▶ YOUR GOAL
Using the text on the MFEA diagnostic approach, answer these questions:
1. What diagnostic sensitivity and specificity are reported for the immunological MFEA readout?
2. How much time do the reference ELISA methods require?
3. Which two kinds of biorecognition elements can be grafted onto MNPs?

▶ TEXT SECTION
· · · ·
This MFEA approach was then adapted to allow direct detection in a homogeneous phase, with no washing or incubation steps, of the presence of anti-DENV antibodies. The diagnostic sensitivity and the diagnostic specificity of the immunological MFEA readout was 90.62% and 97.44%, respectively. These findings are encouraging for the further development of the MFEA readout approach for the faster detection, in less than 5 min, of the presence of antibodies in a plasma sample by comparison with the reference ELISA methods requiring over 2 h. ELISA assays are usually not available in countries with limited access to laboratory facilities [13]. This immunological MFEA readout could represent an alternative approach for simple serological diagnosis. The main limitation of flavivirus serological assays is antibody cross-reactivity, that has been reported between flaviviruses members but also between flaviviruses and unrelated viruses such as alphaviruses or betacoronaviruses [13]. Furthermore, if subjects have been vaccinated with a flavivirus-based vaccine, the risk of cross-reactions with host neutralizing antibodies is possible and could alter the analytical performances of our approach. The possibility to functionalize MNPs using several DENV NS1 antigens with different epitopes recognized by host anti-DENV antibodies, or to use a cocktail of different MNPs each grafted with a specific DENV antigen, will open the way to improve the specificity of detection. Further clinical studies in endemic areas, with co-circulation of arboviruses, and in vaccinated populations will be needed to study cross-reactions on human samples. The immunological MFEA approach, combining an easy sample preparation and a very fast detection step, could be adapted to develop a simple sample-in-answer-out diagnostic system that requires minimal infrastructure to operate with high analytical performance.

Here, we have demonstrated the flexibility of the MFEA approach by its capacity to allow the use of nucleic probes or proteins as biorecognition elements for grafting onto MNPs that capture a dedicated target. This analytical molecular or immunological MFEA approach is potentially adaptable for use in point-of-care diagnostic systems or in high-throughput platforms. In the context of emergent arbovirus infections, the development of sensitive, specific, affordable, and rapid diagnostic systems or platforms is much needed to improve surveillance and diagnosis particularly in endemic countries.
· · · ·
Records from a data collection:
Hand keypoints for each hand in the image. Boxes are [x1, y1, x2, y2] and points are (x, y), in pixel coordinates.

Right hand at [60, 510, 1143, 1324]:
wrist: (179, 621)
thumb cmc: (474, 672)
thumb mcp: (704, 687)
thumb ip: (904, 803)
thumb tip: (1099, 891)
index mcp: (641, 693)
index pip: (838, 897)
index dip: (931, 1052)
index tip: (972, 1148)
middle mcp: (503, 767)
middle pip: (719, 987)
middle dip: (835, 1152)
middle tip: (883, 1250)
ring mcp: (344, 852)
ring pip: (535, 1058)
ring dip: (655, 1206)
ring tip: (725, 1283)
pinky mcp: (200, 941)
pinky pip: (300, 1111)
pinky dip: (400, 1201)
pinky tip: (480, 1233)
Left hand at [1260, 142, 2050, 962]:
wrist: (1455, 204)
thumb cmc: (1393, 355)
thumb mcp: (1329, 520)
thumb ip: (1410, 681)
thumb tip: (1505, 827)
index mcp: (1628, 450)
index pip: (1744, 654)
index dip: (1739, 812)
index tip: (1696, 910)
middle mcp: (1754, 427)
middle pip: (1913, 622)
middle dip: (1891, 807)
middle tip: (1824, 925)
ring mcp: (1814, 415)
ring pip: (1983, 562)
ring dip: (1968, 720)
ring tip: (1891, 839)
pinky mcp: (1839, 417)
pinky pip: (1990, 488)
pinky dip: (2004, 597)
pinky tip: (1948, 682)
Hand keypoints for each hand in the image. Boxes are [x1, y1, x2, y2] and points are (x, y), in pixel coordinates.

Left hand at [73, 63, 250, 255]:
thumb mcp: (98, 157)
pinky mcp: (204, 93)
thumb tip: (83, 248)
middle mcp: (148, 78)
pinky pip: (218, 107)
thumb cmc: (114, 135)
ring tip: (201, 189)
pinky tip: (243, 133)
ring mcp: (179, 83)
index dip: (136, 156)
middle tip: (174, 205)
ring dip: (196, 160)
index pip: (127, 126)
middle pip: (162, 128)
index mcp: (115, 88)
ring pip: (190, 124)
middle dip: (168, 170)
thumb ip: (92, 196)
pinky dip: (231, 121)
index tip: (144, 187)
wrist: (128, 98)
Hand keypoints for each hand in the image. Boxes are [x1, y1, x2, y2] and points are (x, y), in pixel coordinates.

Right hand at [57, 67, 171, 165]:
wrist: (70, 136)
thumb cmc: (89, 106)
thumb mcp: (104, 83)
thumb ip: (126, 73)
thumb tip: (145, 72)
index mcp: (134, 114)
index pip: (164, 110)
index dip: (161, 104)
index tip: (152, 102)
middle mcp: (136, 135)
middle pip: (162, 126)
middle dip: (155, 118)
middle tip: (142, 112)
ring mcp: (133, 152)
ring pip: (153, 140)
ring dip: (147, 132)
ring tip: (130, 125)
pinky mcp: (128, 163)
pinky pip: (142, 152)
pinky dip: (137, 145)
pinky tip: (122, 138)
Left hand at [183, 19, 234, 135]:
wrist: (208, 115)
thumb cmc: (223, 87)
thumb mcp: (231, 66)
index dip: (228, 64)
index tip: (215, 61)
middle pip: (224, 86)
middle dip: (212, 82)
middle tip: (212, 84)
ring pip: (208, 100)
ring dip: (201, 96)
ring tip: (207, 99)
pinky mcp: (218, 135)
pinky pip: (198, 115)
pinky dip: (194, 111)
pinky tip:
· · · ·
▶ RESULT
1. 90.62% sensitivity and 97.44% specificity.
2. Over 2 h.
3. Nucleic probes or proteins.